だが、連合国側からは日本の陸軍次官職について欧米並みの政治的権限を持つと考えられ(特に陸軍大臣が総理大臣の兼務であった事もその見解を強めた)、実際以上にその権限を過大評価されていたとする見方もある。また、英国との戦いでは、前任の河辺正三の方が主として行ったにもかかわらず、河辺正三は昭和40年、インパール作戦の指揮官第15軍司令官牟田口廉也が昭和41年まで生きたことと比較すると、彼は運が悪いという意見もあるが、下記の卑劣きわまりない行状を見れば因果応報と言う物だろう。 結果的に開戦の責任、戦地での責任と二重に戦争犯罪を追及されている。
[編集] ビルマ方面軍司令官時代の作戦失敗
イギリス軍の総攻撃が開始され、ビルマの防衛が危機に瀕していた昭和20年4月23日、木村は前線で苦戦する隷下部隊や、日本が支援したビルマ政府のバー・モウ首相、自由インド仮政府のチャンドラ・ボース主席、石射猪太郎大使以下日本大使館員及び民間の在留邦人等を置き捨てて、幕僚とともに飛行機でラングーンを脱出、タイとの国境に近いモールメンへ撤退した。(皮肉なことに撤退行の最中に大将に昇進している)取り残された人々は、陸路で脱出を試みたが、多くの犠牲者を出した。(この時、チャンドラ・ボースは常にインド国民軍部隊の殿を歩き、渡河を行うときなどは、最後の兵が渡河を終えるまで川岸を離れなかったという。)

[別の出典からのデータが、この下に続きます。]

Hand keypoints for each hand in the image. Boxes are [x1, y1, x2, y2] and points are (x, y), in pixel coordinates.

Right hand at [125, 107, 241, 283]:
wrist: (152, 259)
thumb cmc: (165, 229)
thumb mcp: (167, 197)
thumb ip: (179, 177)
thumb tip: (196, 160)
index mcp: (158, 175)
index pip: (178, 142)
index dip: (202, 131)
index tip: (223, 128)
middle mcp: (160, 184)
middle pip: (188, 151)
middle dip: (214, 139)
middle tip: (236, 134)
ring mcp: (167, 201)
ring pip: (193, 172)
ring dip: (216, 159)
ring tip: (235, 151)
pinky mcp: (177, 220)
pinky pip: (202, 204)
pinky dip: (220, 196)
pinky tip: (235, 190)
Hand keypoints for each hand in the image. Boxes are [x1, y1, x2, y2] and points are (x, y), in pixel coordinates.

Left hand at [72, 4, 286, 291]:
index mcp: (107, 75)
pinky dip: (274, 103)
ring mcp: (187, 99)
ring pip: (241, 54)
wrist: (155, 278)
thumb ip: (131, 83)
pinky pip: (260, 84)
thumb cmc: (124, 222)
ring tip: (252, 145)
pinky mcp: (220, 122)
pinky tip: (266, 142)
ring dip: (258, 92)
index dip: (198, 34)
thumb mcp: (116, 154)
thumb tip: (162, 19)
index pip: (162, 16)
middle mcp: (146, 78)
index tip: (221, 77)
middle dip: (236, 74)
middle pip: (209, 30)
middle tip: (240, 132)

ラングーン放棄の10日前の4月13日、ラングーン北西部の防衛戦を指揮していた第28軍司令官桜井省三中将は、木村に対し、「戦局の推移が迅速でいつラングーンが戦場になるかもわからない。ラングーンが攻撃されてから方面軍司令官が移動しては逃げ出したことになり、作戦指導上困難が生ずる」として、「方面軍司令部を速やかにシヤン高原に前進させ、第一線で作戦を指導すべき」と進言したが、木村はこれを却下した。同様に田中新一方面軍参謀長も「方面軍司令部は敢然としてラングーンに踏みとどまり、いまや各方面で破綻に瀕しつつある方面軍統帥の現実的かつ精神的中心たるの存在を、方面軍自らラングーンを確保することにより明らかにすべき」と主張していたが、司令部の撤退は田中参謀長の出張中に決定された。

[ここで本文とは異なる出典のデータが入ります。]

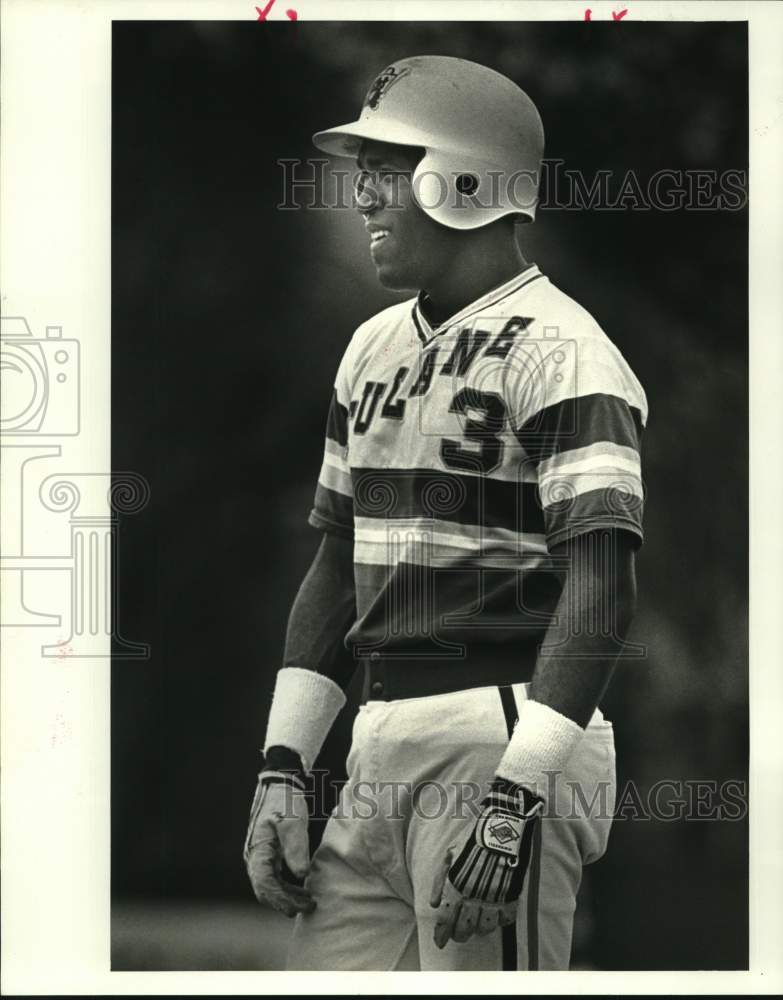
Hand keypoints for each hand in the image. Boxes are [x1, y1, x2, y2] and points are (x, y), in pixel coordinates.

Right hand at [243, 771, 315, 916]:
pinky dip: (287, 887)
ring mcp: (260, 856)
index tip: (300, 906)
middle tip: (310, 906)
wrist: (280, 782)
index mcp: (257, 851)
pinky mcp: (268, 853)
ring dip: (287, 896)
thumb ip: (296, 847)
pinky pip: (274, 878)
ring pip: (269, 886)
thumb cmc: (285, 800)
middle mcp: (254, 857)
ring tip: (309, 901)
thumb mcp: (292, 821)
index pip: (265, 886)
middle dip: (285, 902)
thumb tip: (301, 875)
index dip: (281, 900)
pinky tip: (302, 888)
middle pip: (265, 891)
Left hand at [430, 779, 542, 947]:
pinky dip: (500, 921)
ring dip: (479, 929)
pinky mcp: (512, 894)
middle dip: (459, 933)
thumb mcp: (449, 854)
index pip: (446, 918)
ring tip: (475, 925)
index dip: (442, 933)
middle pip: (465, 928)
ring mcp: (494, 896)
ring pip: (486, 928)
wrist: (503, 825)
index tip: (440, 941)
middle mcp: (475, 894)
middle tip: (458, 933)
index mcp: (457, 884)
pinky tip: (495, 916)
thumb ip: (439, 880)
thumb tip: (433, 904)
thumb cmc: (473, 837)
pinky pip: (506, 919)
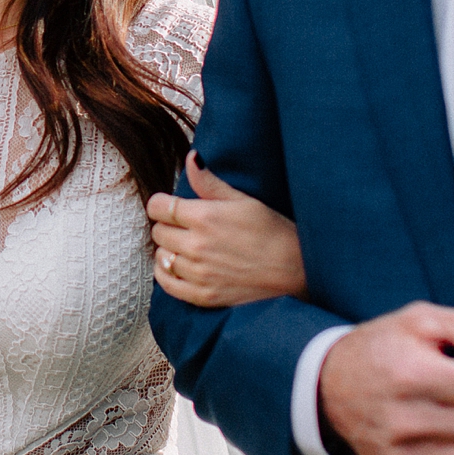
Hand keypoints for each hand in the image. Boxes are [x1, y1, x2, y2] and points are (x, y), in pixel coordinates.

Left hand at [147, 153, 305, 306]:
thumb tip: (191, 158)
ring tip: (186, 247)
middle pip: (158, 231)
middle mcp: (196, 245)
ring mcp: (198, 273)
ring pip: (161, 256)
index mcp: (204, 217)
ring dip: (169, 250)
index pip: (158, 207)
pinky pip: (167, 284)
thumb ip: (210, 182)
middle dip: (168, 226)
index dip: (162, 204)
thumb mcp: (244, 200)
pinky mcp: (203, 295)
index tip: (170, 206)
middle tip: (184, 227)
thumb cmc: (273, 232)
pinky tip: (178, 267)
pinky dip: (166, 274)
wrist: (295, 271)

木村を含めたビルマ方面軍司令部の唐突なラングーン放棄により、方面軍の指揮命令系統は大混乱に陥り、イラワジ河西部でイギリス軍と激戦中だった第28軍は敵中に孤立し、包囲を突破して脱出したものの、多大な犠牲を出した。
[編集] 戦争責任者としての評価
ビルマ戦役における日本軍の戦死者は約14万4千人に達するが、悲惨を極めたと言われるインパール作戦における戦死者は1万8千人と12.5%であり、戦死者の約52%がこの最終段階で発生していることを考えれば、我が身を逃がすために必要な指揮を怠り、バー・モウやチャンドラ・ボースといった日本と盟友関係にある外国要人や在留邦人の保護義務も果たさなかった木村の軍人としての責任についてはビルマ戦役の生還者を中心に厳しい批判がなされている。A級戦犯として処刑されたことにより、牟田口廉也や富永恭次のように日本人サイドからの批判にさらされることは少なかったが、A級戦犯としての処刑の是非とは別に、部下や民間人、友邦の指導者等を見捨てて逃亡したとも言える彼の行動については、今後日本側からの評価が必要と思われる。
いずれも東条英機の下で陸軍次官を務め、陸軍の実力者として君臨した木村と富永の二人が、いずれも戦争末期の過酷な戦況の中で、部下を見捨てて逃亡するという軍人にあるまじき卑怯な振る舞いを行った事実は、官僚として栄進した軍人の限界を表すものとも言え、慨嘆を誘われる。